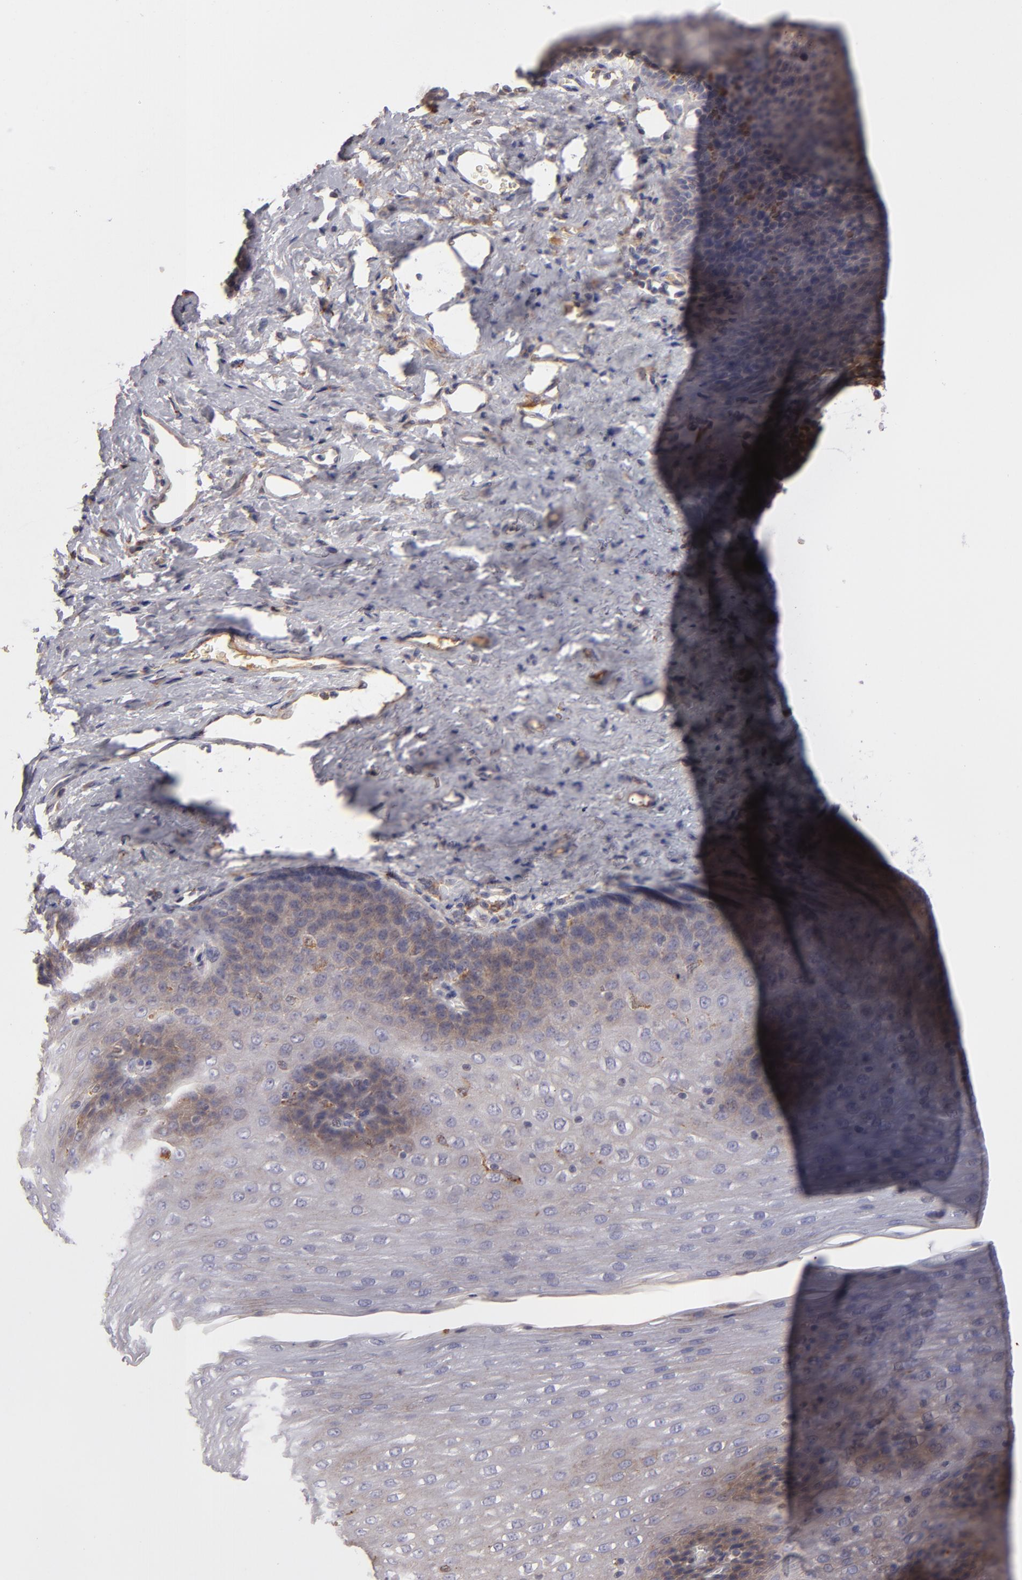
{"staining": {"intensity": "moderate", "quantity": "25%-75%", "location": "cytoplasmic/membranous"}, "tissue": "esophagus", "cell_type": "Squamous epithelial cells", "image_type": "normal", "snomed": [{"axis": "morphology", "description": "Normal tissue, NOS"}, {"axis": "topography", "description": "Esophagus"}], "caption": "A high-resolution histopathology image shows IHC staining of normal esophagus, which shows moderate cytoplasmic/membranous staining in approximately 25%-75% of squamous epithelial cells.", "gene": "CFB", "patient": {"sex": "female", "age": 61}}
######
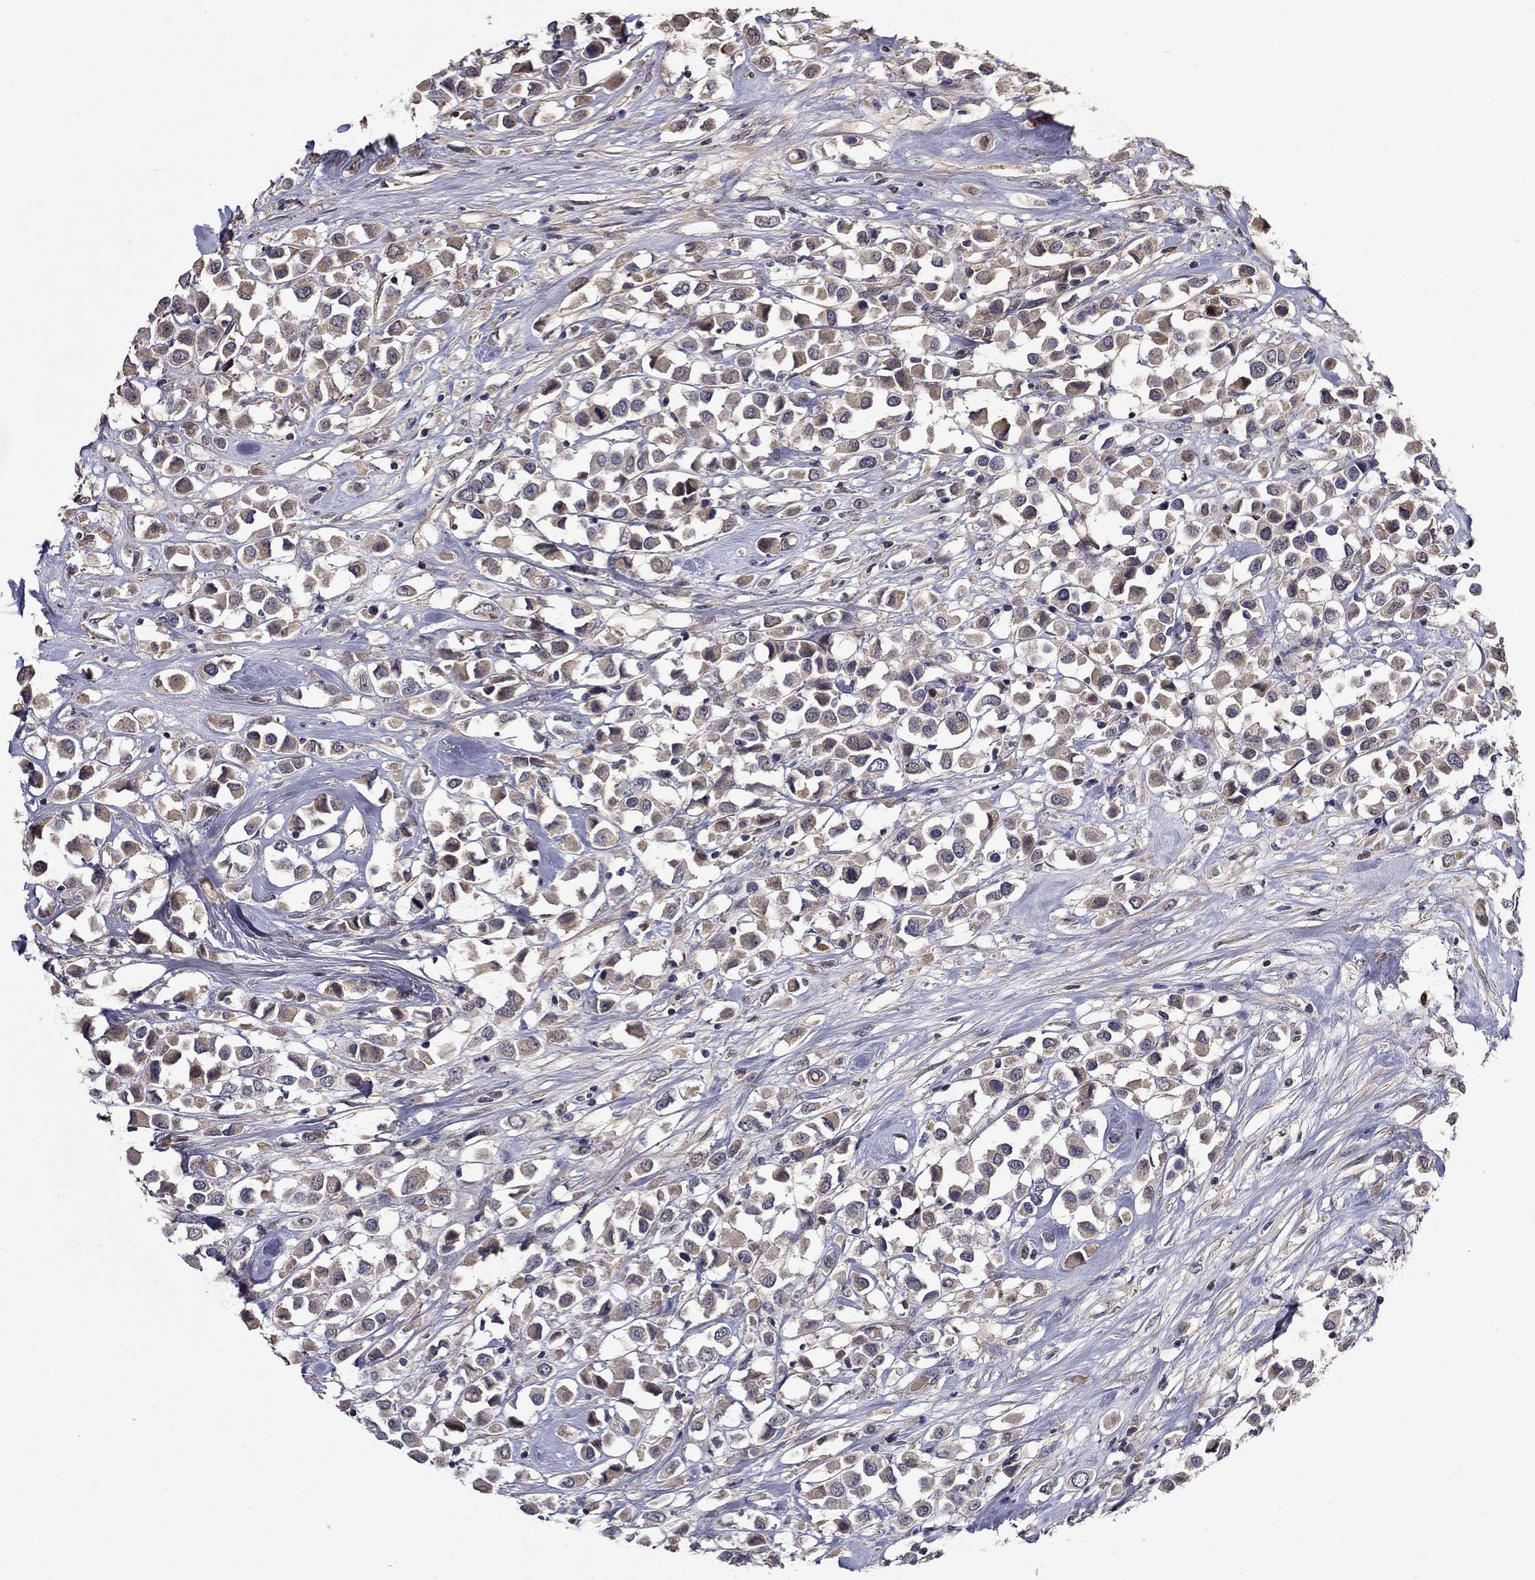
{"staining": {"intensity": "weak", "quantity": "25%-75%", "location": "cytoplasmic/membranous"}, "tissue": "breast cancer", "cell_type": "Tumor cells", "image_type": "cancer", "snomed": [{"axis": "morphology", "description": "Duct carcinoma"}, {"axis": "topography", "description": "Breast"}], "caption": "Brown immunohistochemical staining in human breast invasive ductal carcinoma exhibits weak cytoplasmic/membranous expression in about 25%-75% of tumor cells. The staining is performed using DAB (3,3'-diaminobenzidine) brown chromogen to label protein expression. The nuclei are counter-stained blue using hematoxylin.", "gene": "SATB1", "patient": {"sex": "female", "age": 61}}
######
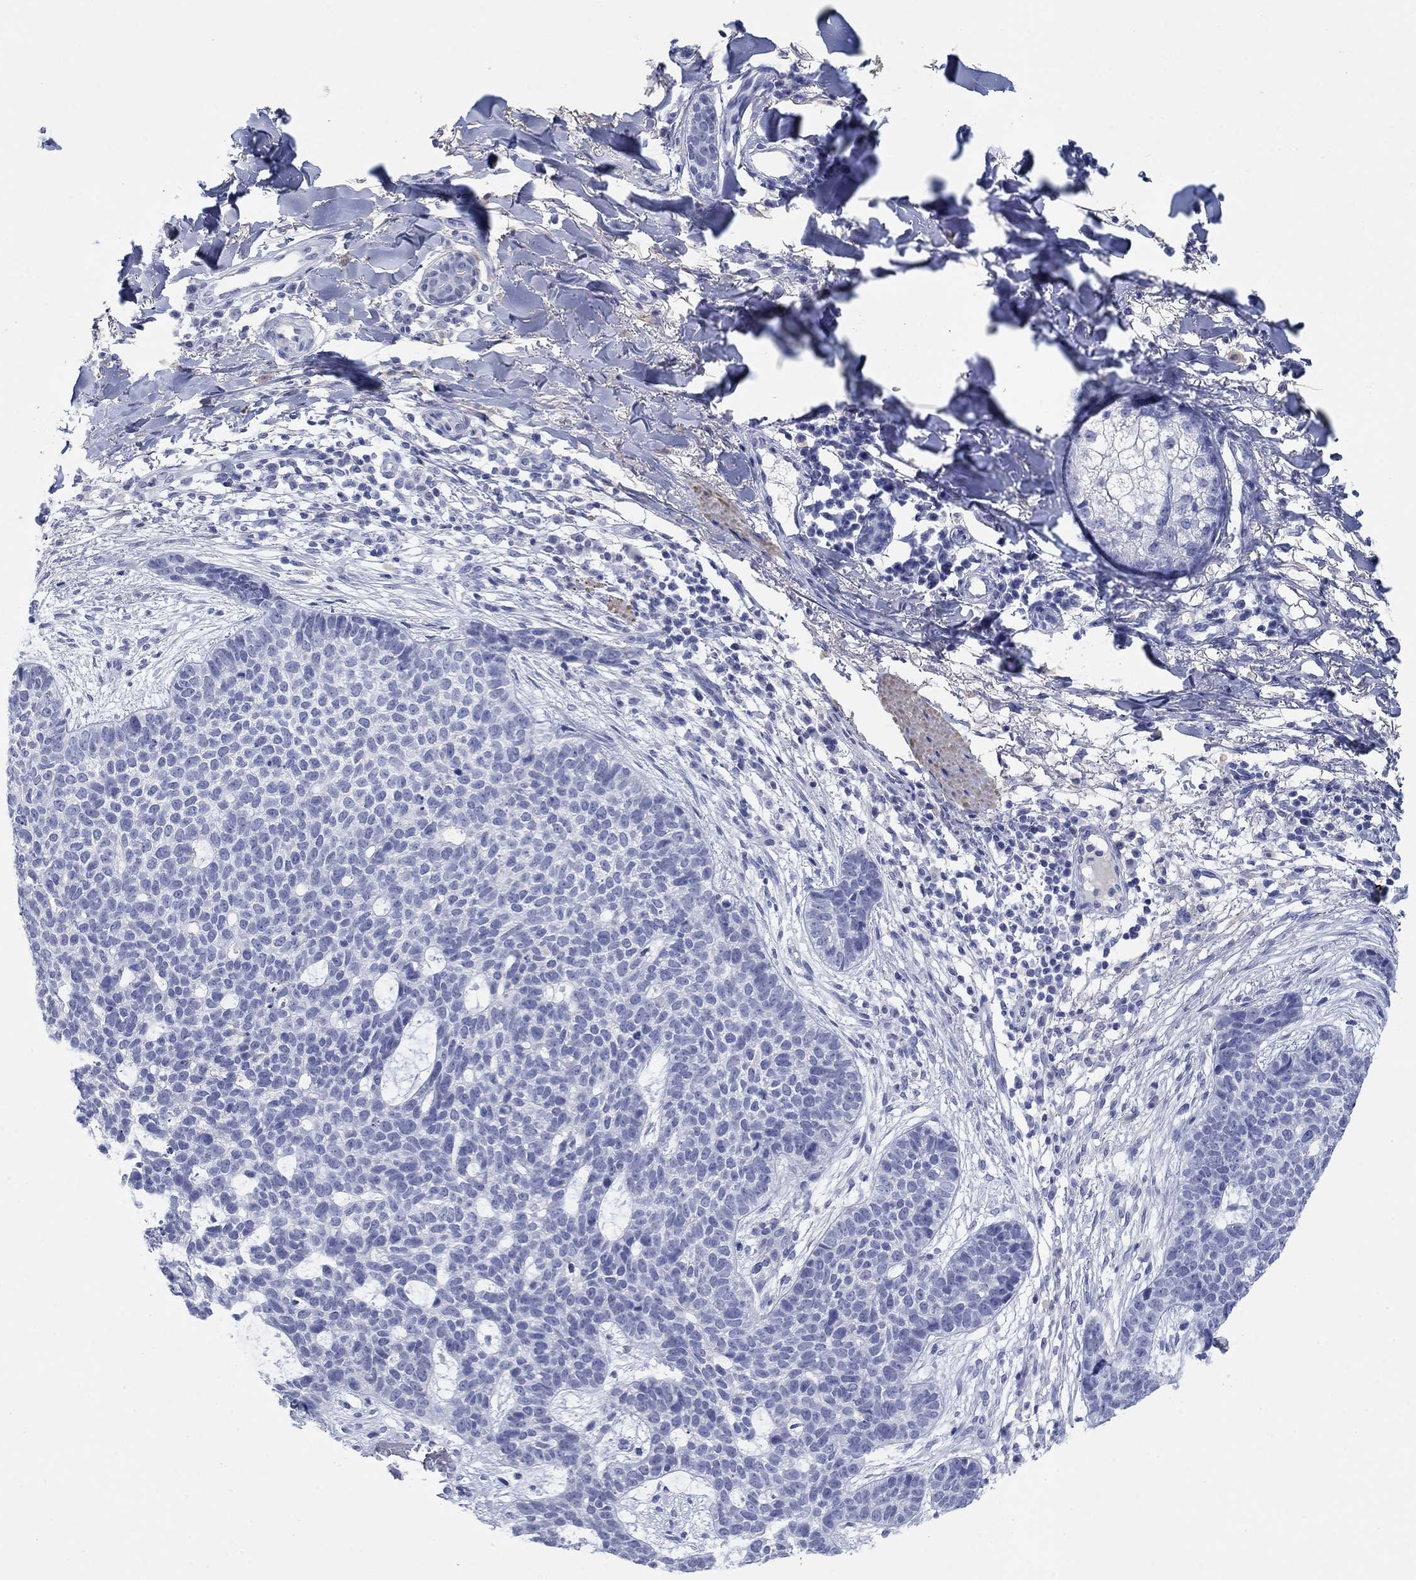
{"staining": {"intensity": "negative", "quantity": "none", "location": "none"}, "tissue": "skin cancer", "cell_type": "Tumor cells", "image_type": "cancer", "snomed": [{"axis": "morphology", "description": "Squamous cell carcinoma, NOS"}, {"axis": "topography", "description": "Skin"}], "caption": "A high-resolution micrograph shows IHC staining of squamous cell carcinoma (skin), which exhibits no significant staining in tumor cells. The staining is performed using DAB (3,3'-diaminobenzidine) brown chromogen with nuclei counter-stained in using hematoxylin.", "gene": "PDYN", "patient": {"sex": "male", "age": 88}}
######
Whenever a line of the listing above holds the string "hematoxylin", include it in the count, and report only the final number.

- [Exercise solution]: 2